If a borrower fails to rebalance within 90% of the bond window, the position becomes liquidatable. Any keeper can trigger liquidation to:

  1. Settle any remaining fixed interest owed to backers from the bond.
  2. Collect a keeper fee that escalates the longer the position goes unsettled (up to 10% of the bond).
  3. Return any remaining bond to the borrower.

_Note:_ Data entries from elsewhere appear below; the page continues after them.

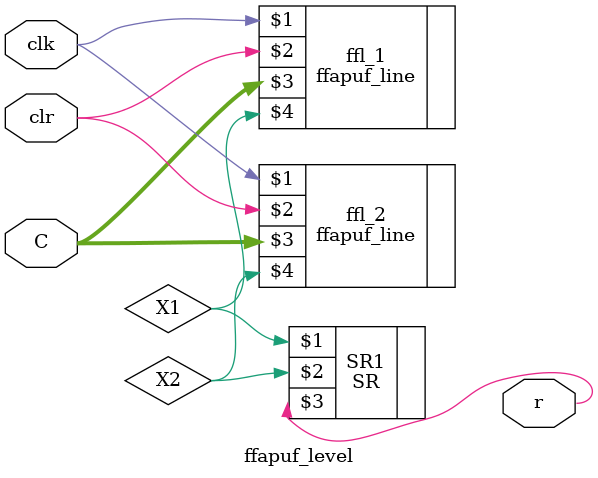
<source format=v>
`timescale 1ns / 1ps


module ffapuf_level(
    input clk,
    input clr,
    input [11:0]C,
    output r
    );
    
    wire X1,X2;
    
    (* dont_touch= "yes" *)ffapuf_line ffl_1(clk,clr,C[11:0],X1);
    (* dont_touch= "yes" *)ffapuf_line ffl_2(clk,clr,C[11:0],X2);
    
    SR SR1(X1,X2,r);
endmodule

</source>
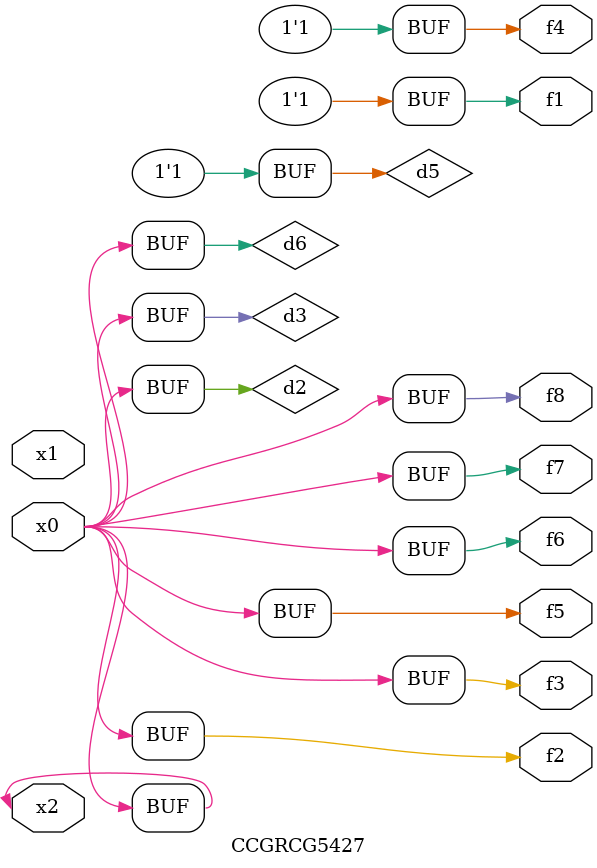
<source format=v>
module CCGRCG5427(
	input x0, x1, x2,
	output f1, f2, f3, f4, f5, f6, f7, f8
);

	wire d1, d2, d3, d4, d5, d6;

	xnor (d1, x2);
	buf (d2, x0, x2);
	and (d3, x0);
	xnor (d4, x1, x2);
	nand (d5, d1, d3);
	buf (d6, d2, d3);
	assign f1 = d5;
	assign f2 = d6;
	assign f3 = d6;
	assign f4 = d5;
	assign f5 = d6;
	assign f6 = d6;
	assign f7 = d6;
	assign f8 = d6;
endmodule

</source>
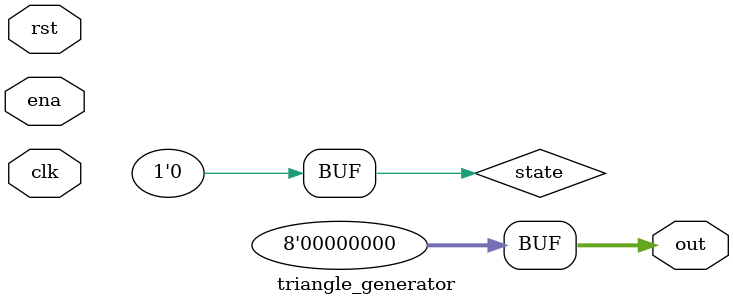
<source format=sv>
module triangle_generator(clk, rst, ena, out);

parameter N = 8;
input wire clk, rst, ena;
output logic [N-1:0] out;

typedef enum logic {COUNTING_UP, COUNTING_DOWN} state_t;
state_t state;

always_comb begin
    out = 0;
    state = COUNTING_UP;
end

always_ff @(posedge clk) begin
    if (rst) begin
        out <= 0;
    end


    if (ena & ~state) begin
        out <= out + 1;
    end else if (ena & state) begin
        out <= out - 1;
    end else begin
        out <= out;
    end

    if (~state & out == 2**(N-1))
        state <= 1;
    else if (state & (out == 0)) begin
        state <= 0;
        out <= 1;
    end
end

endmodule
</source>
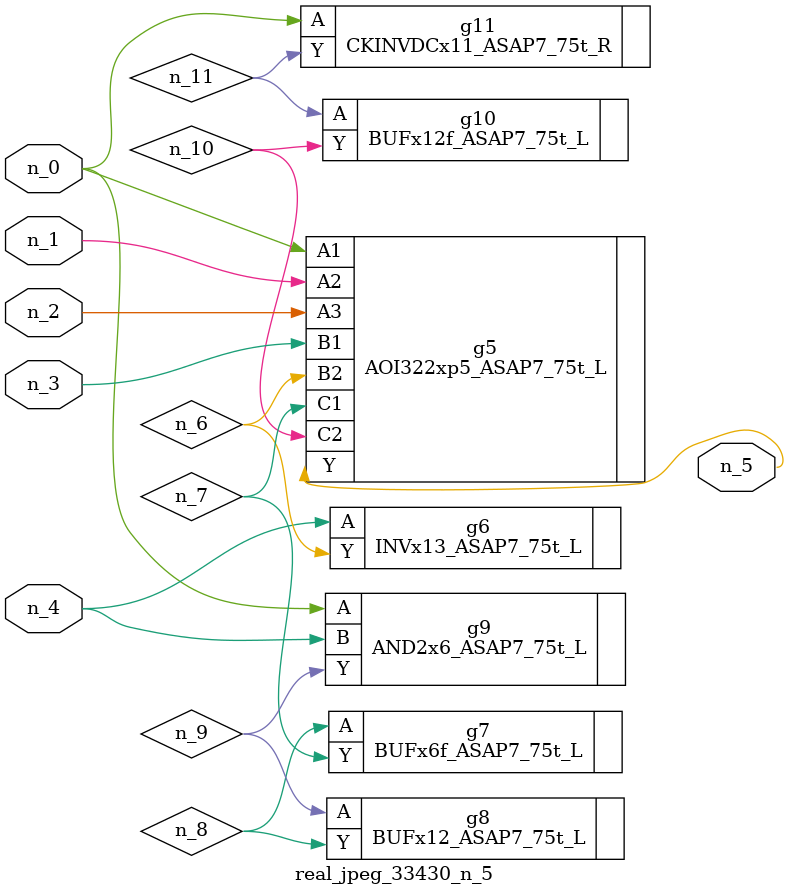
<source format=v>
module real_jpeg_33430_n_5 (n_4, n_0, n_1, n_2, n_3, n_5);

input n_4;
input n_0;
input n_1;
input n_2;
input n_3;

output n_5;

wire n_8;
wire n_11;
wire n_6;
wire n_7;
wire n_10;
wire n_9;

AOI322xp5_ASAP7_75t_L g5 ( 
.A1(n_0),
.A2(n_1),
.A3(n_2),
.B1(n_3),
.B2(n_6),
.C1(n_7),
.C2(n_10),
.Y(n_5)
);

AND2x6_ASAP7_75t_L g9 ( 
.A(n_0),
.B(n_4),
.Y(n_9)
);

CKINVDCx11_ASAP7_75t_R g11 ( 
.A(n_0),
.Y(n_11)
);

INVx13_ASAP7_75t_L g6 ( 
.A(n_4),
.Y(n_6)
);

BUFx6f_ASAP7_75t_L g7 ( 
.A(n_8),
.Y(n_7)
);

BUFx12_ASAP7_75t_L g8 ( 
.A(n_9),
.Y(n_8)
);

BUFx12f_ASAP7_75t_L g10 ( 
.A(n_11),
.Y(n_10)
);


endmodule
</source>
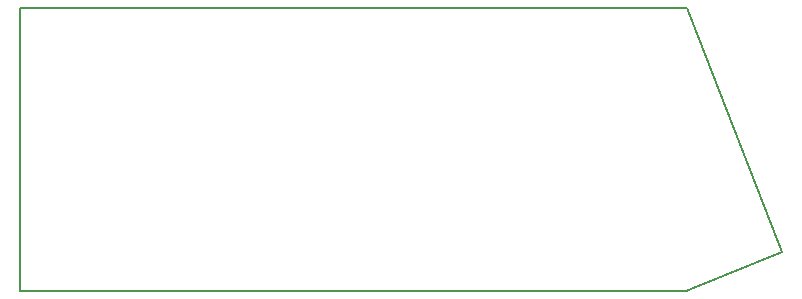
<source format=gbr>
G04 #@! TF.GenerationSoftware,KiCad,Pcbnew,(5.0.2)-1*
G04 #@! TF.CreationDate,2021-01-03T19:43:26+01:00*
G04 #@! TF.ProjectId,Radmesser,5261646d-6573-4736-9572-2e6b69636164,rev?*
G04 #@! TF.SameCoordinates,Original*
G04 #@! TF.FileFunction,Profile,NP*
%FSLAX46Y46*%
G04 Gerber Fmt 4.6, Leading zero omitted, Abs format (unit mm)*
G04 Created by KiCad (PCBNEW (5.0.2)-1) date 03.01.2021 19:43:26*
%MOMM*%
%LPD*%
G01*
G04 APERTURE LIST*
%ADD10C,0.150000*%
G04 APERTURE END LIST*
D10*
X199898000Y-104140000D02*
X208026000Y-100838000D01*
X143510000Y-104150000D02*
X143510000Y-80150000D01*
X200000000Y-104140000D02*
X143510000Y-104150000D01*
X200000000Y-80150000D02*
X208026000Y-100838000D01*
X143510000Y-80150000D02*
X200000000Y-80150000D01*
M02*

</source>
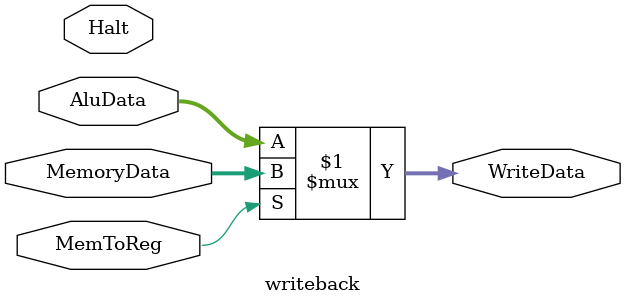
<source format=v>
module writeback(AluData, MemoryData, MemToReg, Halt, WriteData);
   input [15:0] AluData, MemoryData;
   input 	MemToReg;
   input 	Halt;   // Halt doesn't actually do anything except signal to the testbench to halt
   
   output [15:0]	WriteData;

   assign WriteData = MemToReg ? MemoryData : AluData;
endmodule

</source>
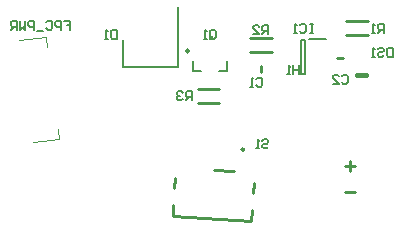
<source format=gbo>
G04*
G04 #@! TF.GenerationSoftware,Altium Limited,Altium Designer,19.1.5 (86)*
G04*
G04 Layer_Color=32896*
%FSAX24Y24*%
%MOIN*%
G70*
G01*
G75*
%ADD10C,0.0079*%
%ADD11C,0.0060*%
%ADD12C,0.0100*%
%ADD57C,0.0098*%
%ADD58C,0.0039*%
%ADD59C,0.0157*%
D10*
X007346Y007207D02*
Y008113D01*
Y007207D02*
X009196D01*
Y009215D01*
X013567Y008141D02*
X014118D01*
X013429Y006979D02*
Y008121D01*
X013271Y006979D02*
X013429D01*
X013271D02*
Y008121D01*
X013429D01*
X010565Y007094D02*
X010825D01*
Y007415D01*
X009675Y007094D02*
X009935D01*
X009675D02*
Y007415D01*
D11*
X013220Y007270D02*
Y006970D01*
Y007120D01*
X013020D01*
Y007270D01*
Y006970D01*
X012920D02*
X012820D01*
X012870D01*
Y007270D01*
X012920Y007220D01*
X005400Y008750D02*
X005600D01*
Y008600D01*
X005500D01*
X005600D01*
Y008450D01*
X005300D02*
Y008750D01*
X005150D01*
X005100Y008700D01*
Y008600D01*
X005150Y008550D01*
X005300D01*
X004800Y008700D02*
X004850Y008750D01*
X004950D01*
X005000Y008700D01*
Y008500D01*
X004950Y008450D01*
X004850D01*
X004800Y008500D01*
X004700Y008400D02*
X004500D01*
X004400Y008450D02*
Y008750D01*
X004250D01*
X004200Y008700D01*
Y008600D01*
X004250Y008550D01*
X004400D01*
X004100Y008750D02*
Y008450D01*
X004001Y008550D01*
X003901Y008450D01*
Y008750D01*
X003801Y008450D02*
Y008750D01*
X003651D01*
X003601Y008700D01*
Y008600D01*
X003651Y008550D01*
X003801D01*
X003701D02*
X003601Y008450D01*
X012000Y004750D02*
X012050Y004800D01*
X012150D01*
X012200Y004750D01*
Y004700D01*
X012150Y004650D01*
X012050D01*
X012000Y004600D01*
Y004550D01*
X012050Y004500D01*
X012150D01*
X012200Y004550D01*
X011900Y004500D02*
X011800D01*
X011850D01*
Y004800D01*
X011900Y004750D01*
X009650Y006100D02*
Y006400D01*
X009500D01*
X009450Y006350D01*
Y006250D01*
X009500Y006200D01*
X009650D01*
X009550D02*
X009450Y006100D01*
X009350Y006350D02*
X009300Y006400D01*
X009200D01*
X009150Y006350D01*
Y006300D01*
X009200Y006250D01*
X009250D01*
X009200D01*
X009150Y006200D01*
Y006150D01*
X009200Y006100D01*
X009300D01*
X009350Y006150D01*
X012200Y008300D02*
Y008600D01*
X012050D01*
X012000Y008550D01*
Y008450D01*
X012050Y008400D01*
X012200D01*
X012100D02*
X012000Y008300D01*
X011700D02*
X011900D01*
X011700Y008500D01*
Y008550D01*
X011750Y008600D01*
X011850D01*
X011900Y008550D01*
X016050Y008350D02*
Y008650D01*
X015900D01*
X015850Y008600D01*
Y008500D01*
X015900Y008450D01*
X016050D01*
X015950D02*
X015850Y008350D01*
X015750D02*
X015650D01*
X015700D01*
Y008650D01*
X015750Y008600D01*
X010250Y008200D02*
Y008400D01*
X010300Y008450D01*
X010400D01*
X010450Y008400D01*
Y008200D01*
X010400Y008150D01*
X010300D01*
X010350Y008250D02*
X010250Y008150D01*
X010300D02*
X010250Y008200D01*
X010150Y008150D02*
X010050D01*
X010100D01*
Y008450D01*
X010150Y008400D01*
X013700Y008650D02*
X013600D01*
X013650D01*
Y008350D01*
X013700D01*
X013600D01*
X013250Y008600D02*
X013300Y008650D01*
X013400D01*
X013450Y008600D01*
Y008400D01*
X013400Y008350D01*
X013300D01*
X013250Y008400D01*
X013150Y008350D02*
X013050D01*
X013100D01*
Y008650D01*
X013150Y008600D01*
X016350Y007850D02*
Y007550D01*
X016200D01*
X016150Y007600D01*
Y007800D01*
X016200Y007850D01*
X016350D01*
X015850Y007800D02*
X015900Y007850D01*
X016000D01*
X016050Y007800D01*
Y007750D01*
X016000Y007700D01*
X015900D01*
X015850Y007650D01*
Y007600D01*
X015900Y007550D01*
X016000D01*
X016050Y007600D01*
X015750Y007550D02*
X015650D01*
X015700D01*
Y007850D01*
X015750Y007800D01*
X007150Y008450D02*
Y008150D01*
X007000D01*
X006950Y008200D01*
Y008400D01*
X007000Y008450D01*
X007150D01*
X006850Y008150D02*
X006750D01*
X006800D01*
Y008450D01*
X006850Y008400D01*
X014650Y006900D02*
X014700Y006950D01*
X014800D01*
X014850Y006900D01*
Y006700D01*
X014800Y006650D01*
X014700D01*
X014650Y006700D01*
X014350Y006650D02*
X014550D01*
X014350Y006850D01*
Y006900D01*
X014400Y006950D01*
X014500D01*
X014550Y006900D01*
X011800Y006800D02*
X011850Y006850D01*
X011950D01*
X012000Y006800D01*
Y006600D01*
X011950Y006550D01*
X011850D01*
X011800Y006600D01*
X011700Y006550D02*
X011600D01*
X011650D01*
Y006850D01*
X011700Y006800D01*
D12*
X011385Y004467D02*
G03*
X011385Y004467I-000041J000000D01*
G01*
X009001Y002248D02*
X011633Y002075D01*
X009001Y002248D02*
X009025Y002615D01*
X011633Y002075D02*
X011658Y002454D01*
X010383Y003775D02*
X011051Y003731D01*
X011695Y003018D02*
X011716Y003332D01*
X009063Y003190D02*
X009084Y003505D01*
X009846Y006486D02*
X010554D01*
X009846Y006014D02*
X010554D01*
X011950Y007050D02*
Y007250D01*
X011596Y008186D02*
X012304D01*
X011596Y007714D02*
X012304D01*
X014500Y007500D02*
X014700D01*
X014796Y008264D02*
X015504D01*
X014796Y008736D02*
X015504D01*
X015100Y003050D02*
X014767D01*
X015100Y003900D02*
X014767D01*
X014933Y004067D02*
Y003733D01*
D57*
X009551Y007744D02*
G03*
X009551Y007744I-000049J000000D01*
G01*
D58*
X004344Y004701D02*
X005228Y004818D01*
X005184Y005150D02*
X005228Y004818D01*
X003894Y008096D02*
X004778Y008213D01*
X004822Y007882D01*
D59*
X015143Y006950D02*
X015457D01*
M02*

</source>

If the underlying lending position becomes unhealthy (health factor below threshold), the PositionManager self-liquidates during the next rebalance.

Closing a Position

Positions close in one of three ways:

  • At expiry - All FRT has fully decayed. The borrower settles one final time and the full bond is returned.
  • Early exit - The borrower closes before expiry. An exit fee is charged proportional to the remaining time.
  • Liquidation - A keeper or self-liquidation closes the position as described above.

Backer Redemption

Backers redeem their VRT for their share of the series reserve pool at any time. The payout is proportional to their VRT holdings relative to total supply, based on the pool's actual asset balance (excluding bond escrow). If the variable rate stayed below the fixed rate, backers profit from the accumulated spread. If it exceeded the fixed rate, their reserve is drawn down.

FRT Secondary Market

Borrowers can trade their FRT positions on a secondary market. The seller and buyer both sign a trade order, and the OrderBook transfers FRT between PositionManagers along with a proportional share of the bond. This lets borrowers exit their fixed rate commitment by selling it to another party.